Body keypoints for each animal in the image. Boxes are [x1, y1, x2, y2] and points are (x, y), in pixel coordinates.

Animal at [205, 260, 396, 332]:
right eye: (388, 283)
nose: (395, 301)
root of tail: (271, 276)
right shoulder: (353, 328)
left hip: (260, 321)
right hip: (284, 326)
--
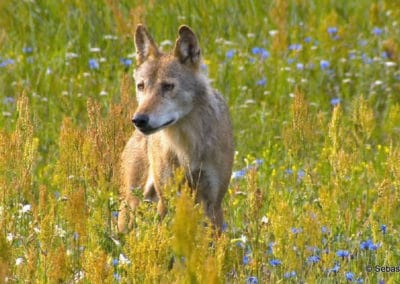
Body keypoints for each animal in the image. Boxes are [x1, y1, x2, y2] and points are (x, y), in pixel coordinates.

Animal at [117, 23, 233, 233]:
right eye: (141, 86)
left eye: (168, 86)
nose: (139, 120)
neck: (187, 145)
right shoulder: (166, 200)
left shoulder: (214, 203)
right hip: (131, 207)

Task objective
Give only the lines from the one holding "nose: (395, 301)" through the one holding "right hip: (284, 326)", each restated exactly as it appears above.

Solved problem
nose: (395, 301)
root of tail: (271, 276)
right shoulder: (353, 328)
left hip: (260, 321)
right hip: (284, 326)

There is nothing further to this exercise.